法華狼の日記

他名義は“ほっけ”等。主な話題は、アニメやネットや歴史認識の感想。ときどき著名人は敬称略。

もう柳沼和良氏については、いつ周知されるかという時間の問題ではあった

わざわざ英文を付記*1してツイートしたホロコースト否定論が国外で批判的に報じられ*2、いくつかのアニメ関連企業も声明を出している。
Crunchyroll Parent Ellation Posts Statement About Recovery of an MMO Junkie Director Kazuyoshi Yaginuma - Interest - Anime News Network

Crunchyroll's parent company Ellation posted a statement on Twitter on Friday regarding Anime News Network's recent report about controversial statements made by Recovery of an MMO Junkie anime director Kazuyoshi Yaginuma.

当社作品の監督名義によるSNS上での一連の発言につきまして | Signal-MD

(1) 同氏は、当社の従業員ではないこと
(2) 報じられている一連の発言が同氏自身によるものであったと仮定した場合であっても、一連の発言について、当社は「ネト充のススメ」の監督として発言されたものではないと認識していること
(3) 当社は、反ユダヤ主義を含む、いかなる民族的、歴史的差別又はそれらを支援、助長する活動を一切支持したことはなく、かつ、将来に向けても支持しないこと
当社は、今後も「感動する作品や、楽しめる作品を創り続ける」ことを理念とし、多くの視聴者に感動を与え、また、クライアントに満足していただける作品創りに努めてまいります。


ちなみに、以前からtwitterでの痛々しい発言は知られている人には知られていた。

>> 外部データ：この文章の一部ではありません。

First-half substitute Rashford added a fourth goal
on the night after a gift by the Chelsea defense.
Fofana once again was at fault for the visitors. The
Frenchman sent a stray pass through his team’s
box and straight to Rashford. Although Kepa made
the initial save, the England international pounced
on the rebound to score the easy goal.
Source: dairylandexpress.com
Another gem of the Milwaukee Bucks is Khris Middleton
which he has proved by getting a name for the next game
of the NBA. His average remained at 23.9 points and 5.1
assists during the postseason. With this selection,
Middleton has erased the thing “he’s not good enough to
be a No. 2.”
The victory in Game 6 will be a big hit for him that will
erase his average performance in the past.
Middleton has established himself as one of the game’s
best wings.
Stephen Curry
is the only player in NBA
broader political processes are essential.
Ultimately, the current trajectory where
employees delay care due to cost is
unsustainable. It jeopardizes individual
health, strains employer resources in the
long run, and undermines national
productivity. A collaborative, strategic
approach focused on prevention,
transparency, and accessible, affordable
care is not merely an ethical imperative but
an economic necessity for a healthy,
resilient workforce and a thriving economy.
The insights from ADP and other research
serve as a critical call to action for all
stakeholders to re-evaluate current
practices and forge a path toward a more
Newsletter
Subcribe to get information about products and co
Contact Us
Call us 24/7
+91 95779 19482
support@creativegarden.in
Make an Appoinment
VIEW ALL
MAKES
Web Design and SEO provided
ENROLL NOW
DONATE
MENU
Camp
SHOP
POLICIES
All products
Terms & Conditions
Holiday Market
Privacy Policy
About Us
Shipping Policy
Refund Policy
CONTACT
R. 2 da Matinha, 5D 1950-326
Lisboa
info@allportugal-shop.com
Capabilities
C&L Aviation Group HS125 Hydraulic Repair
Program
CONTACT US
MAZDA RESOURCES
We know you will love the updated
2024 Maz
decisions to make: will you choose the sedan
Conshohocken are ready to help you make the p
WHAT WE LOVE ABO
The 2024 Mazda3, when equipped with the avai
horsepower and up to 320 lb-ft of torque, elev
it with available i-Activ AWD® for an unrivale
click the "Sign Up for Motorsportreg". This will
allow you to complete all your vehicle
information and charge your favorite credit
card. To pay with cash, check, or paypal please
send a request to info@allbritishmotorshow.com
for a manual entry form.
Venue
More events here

アニメーターとしての作風も、技術先行を嫌う本人の発言に反して、良くも悪くもアーティスティックなところがあった。
あまりにも陰謀論者として深みにはまりすぎていて、社会にはびこる愛国デマを半信半疑ゆえに半分加担するタイプというより、陰謀論が反体制にまでつながって国粋主義者からも切断処理されるタイプだった。著名人でいうとベンジャミン・フルフォード氏が近いだろうか。
過去のツイートの述懐を見ると、入り口は『NHKスペシャル』の「JAPANデビュー」だったそうだが、述懐した時点ではそれを懐疑していた。今件を見ても懐疑したからといって引き返せたわけではなく、さらに懐疑の深みにはまっていたというわけだ。

むしろ『ネト充のススメ』がクセのない穏やかな仕上がりだったことは、以前から柳沼氏を知っている人には意外性をもって受け止められていた感すらあった。


ひとりの演出家やアニメーターとしての参加にとどまらず、作品を統括する監督の立場になったからには、せめてこの機会にきっちり詰められてほしい。
それと同時に、柳沼氏の背景がどうであれ*3、自己の選択の結果として批判されるべきと考えつつ、それを止めるどころか加速させた社会の問題を思っている。
そしてホロコースト否定論という国外問題にまで発展しなければ、このように問題視できなかった社会の問題を思っている。たぶん「JAPANデビュー」への批判だけならば、日本のインターネットでは批判よりも賛同がまさったことだろう。

*1:こちらのはてなブックマークで、id:segawashin氏がグーグル翻訳を用いていると指摘しており、確認するとそのとおりだった。つまり既存の英文の引きうつしではないということ。はてなブックマーク - 【悲報】日本のアニメ監督がナチス礼賛、ホロコーストやアンネの日記は捏造と海外向けにツイートし炎上 : ユルクヤル、外国人から見た世界

*2:'Recovery Of An MMO Junkie' Director Under Fire For Anti-Semitic Tweets

*3:判断力が落ちる状況になったからといって、必ず陰謀論にはまるわけでも、国粋主義者になるわけでもない。間違ったことを選択した人格があることを否定してはならないと思う。